Today, we’re sharing a tasty holiday side salad from our friends over at San-J:
Brussels Sprout, Fennel, & Orange Salad
Recipe by Carol Kicinski
2 pounds Brussels sprouts, trimmed and halved length-wise
½ medium Red onion, thinly sliced
1 small Fennel bulb, thinly sliced
3 Navel oranges, peeled and cut into segments
½ cup Pomegranate seeds
1/3 cup Roasted and salted pistachios, coarsely chopped
2 Tablespoons San-J Orange Sauce
2 Tablespoons Red wine vinegar
1 teaspoon Kosher or fine sea salt
½ teaspoon Freshly ground black pepper
6 tablespoons Olive oil
Bring a large pot of water to a boil and have a large bowl of ice water standing by. Drop the Brussels sprouts into the water and cook until tender, 8 – 10 minutes. With a strainer or slotted spoon, transfer the Brussels sprouts to the ice water to stop the cooking and chill. Drain well.
In a large salad bowl combine the Brussels sprouts with the sliced onion, fennel, orange segments, pomegranate seeds, and pistachios.
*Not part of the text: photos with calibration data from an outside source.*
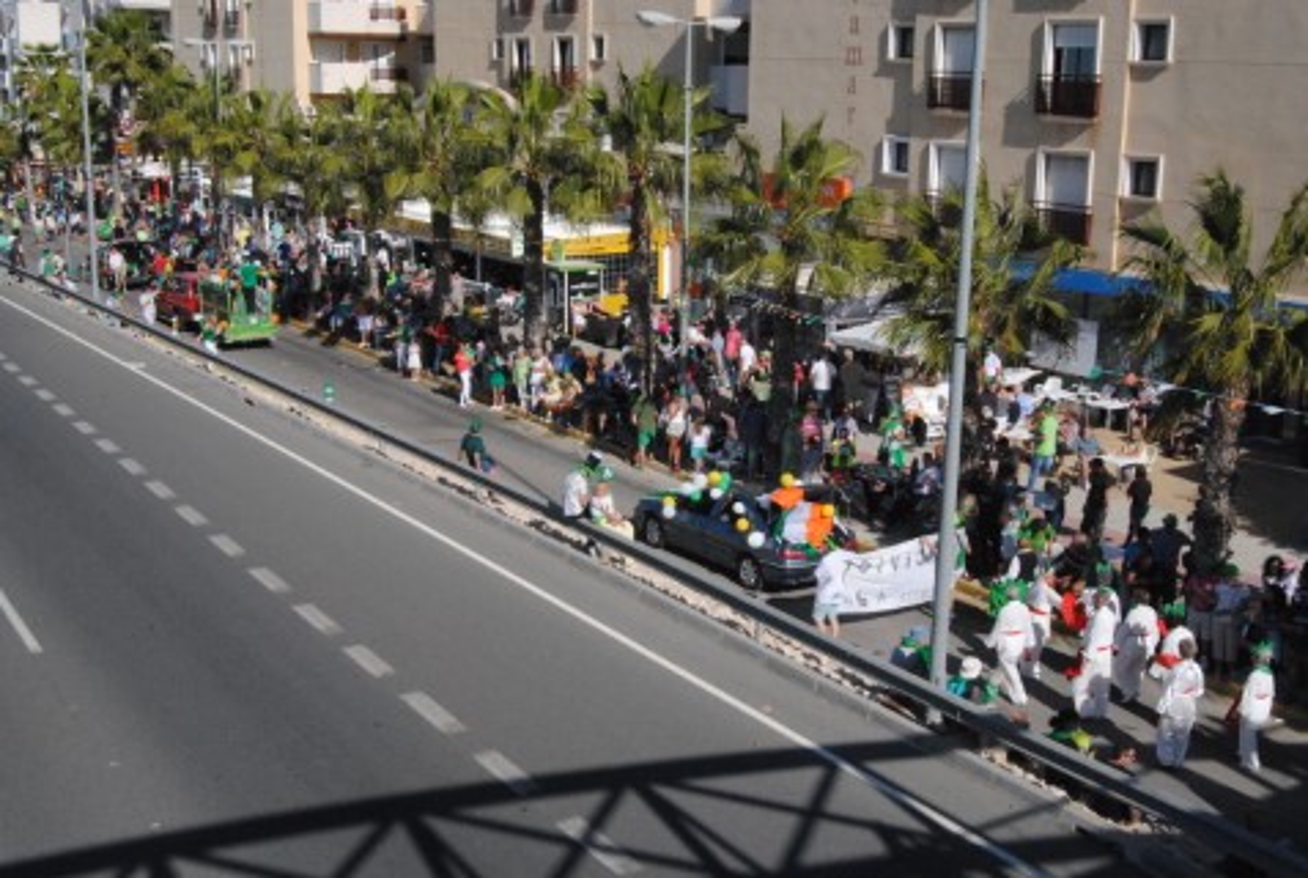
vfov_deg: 32.0
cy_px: 439
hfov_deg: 46.3
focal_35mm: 42
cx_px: 654
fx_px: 1529
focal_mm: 28
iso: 1600
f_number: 16
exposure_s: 1/1000
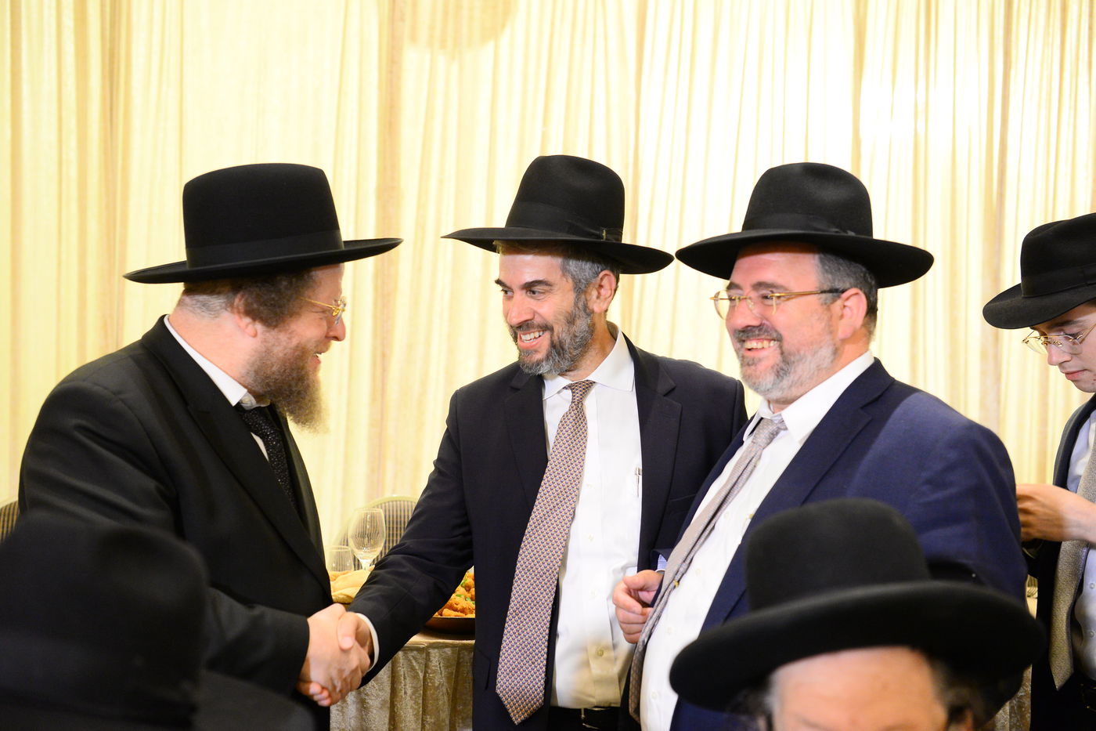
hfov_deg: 46.4
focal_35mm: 42
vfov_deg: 31.9
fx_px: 1278
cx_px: 548
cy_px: 366
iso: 3200
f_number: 3.5
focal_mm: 42
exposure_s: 1/160
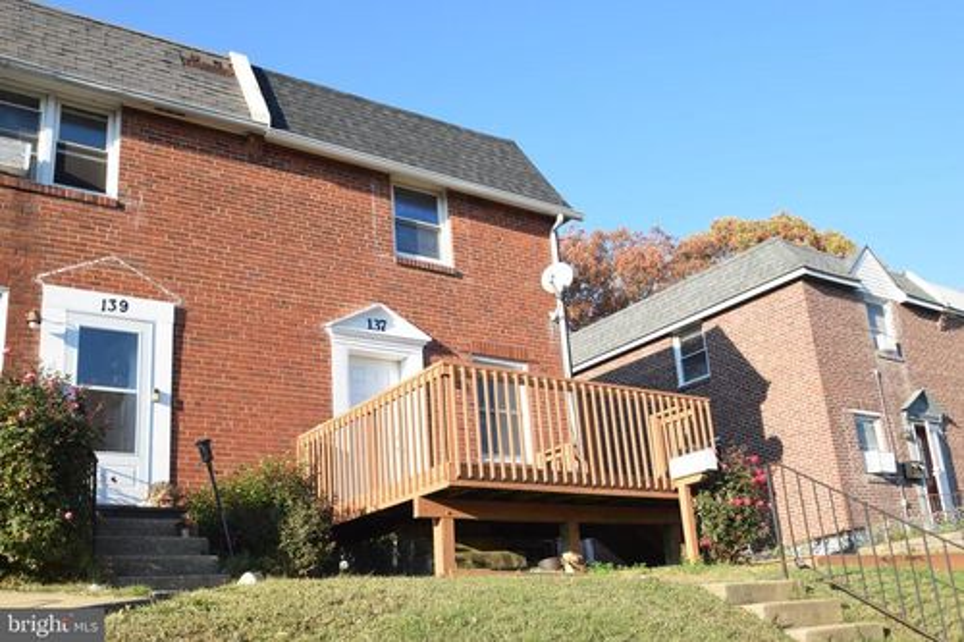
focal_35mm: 36
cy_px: 321
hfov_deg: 53.1
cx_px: 482
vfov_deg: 36.8
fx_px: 964
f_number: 8
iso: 320
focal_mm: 24
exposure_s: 1/250
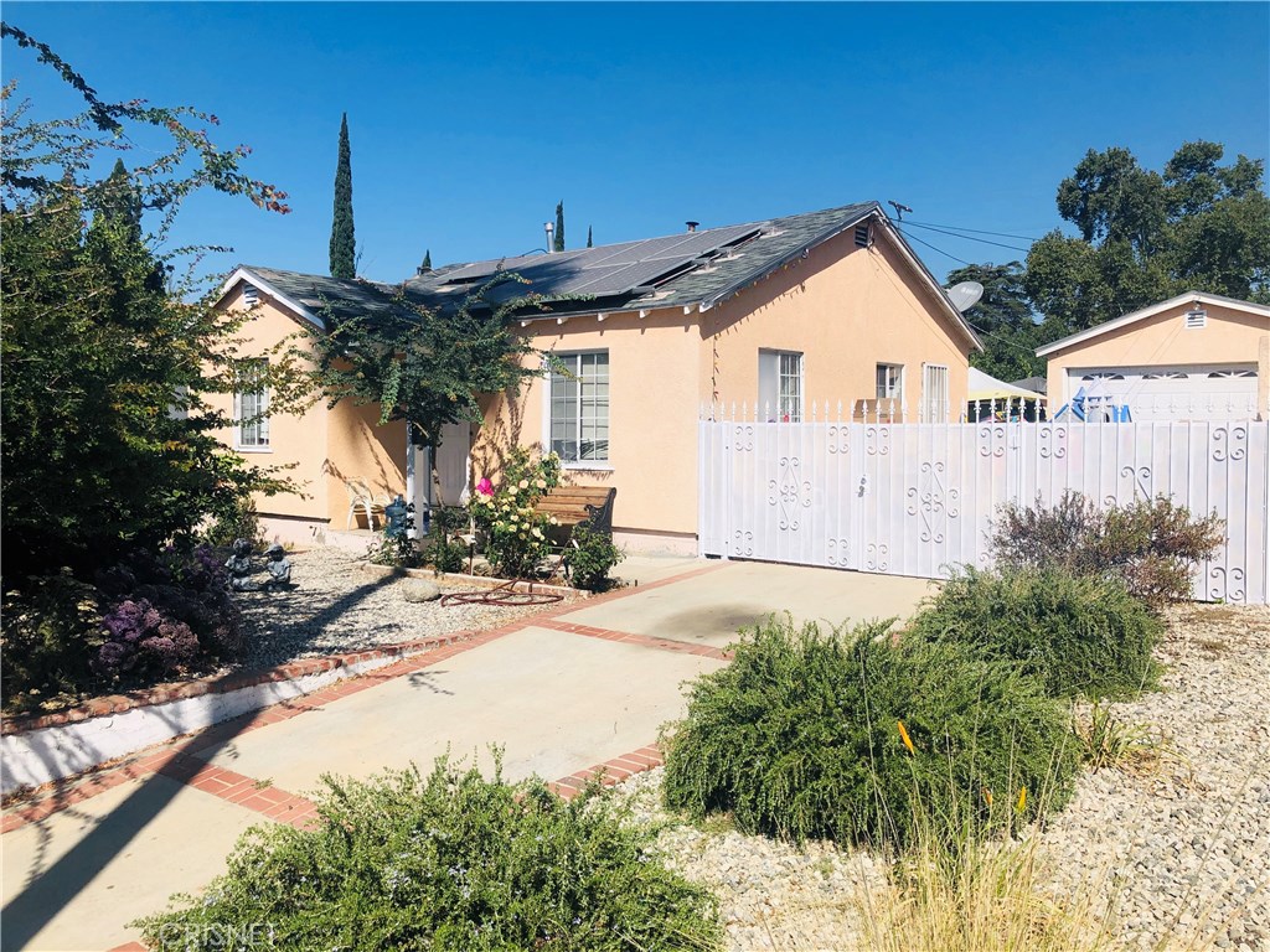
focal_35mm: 28
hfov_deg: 63.4
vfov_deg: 49.7
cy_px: 476
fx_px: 1027
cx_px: 635
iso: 25
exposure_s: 1/3745
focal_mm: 4
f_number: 1.8
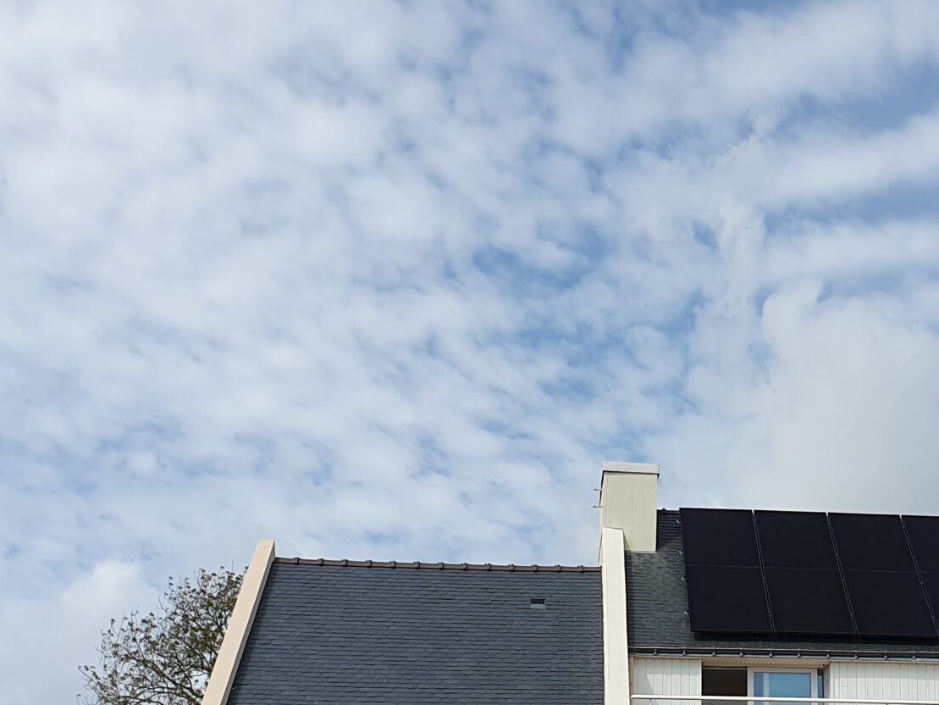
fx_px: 1628
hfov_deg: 31.5
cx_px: 732
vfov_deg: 24.0
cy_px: 583
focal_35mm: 60
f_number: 2.4
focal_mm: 4.32
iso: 50
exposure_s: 1/2352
In a small jar, combine the San-J Orange Sauce, vinegar, salt, pepper, and olive oil and shake until fully combined. Pour over the salad and toss to coat.
To make ahead; make the dressing and store in refrigerator, covered, up to 1 week. The Brussels sprouts, onion, fennel, and orange segments can be combined and stored, covered, in the refrigerator up to 1 day ahead. Before serving, add the pomegranate seeds and pistachios and toss with the dressing.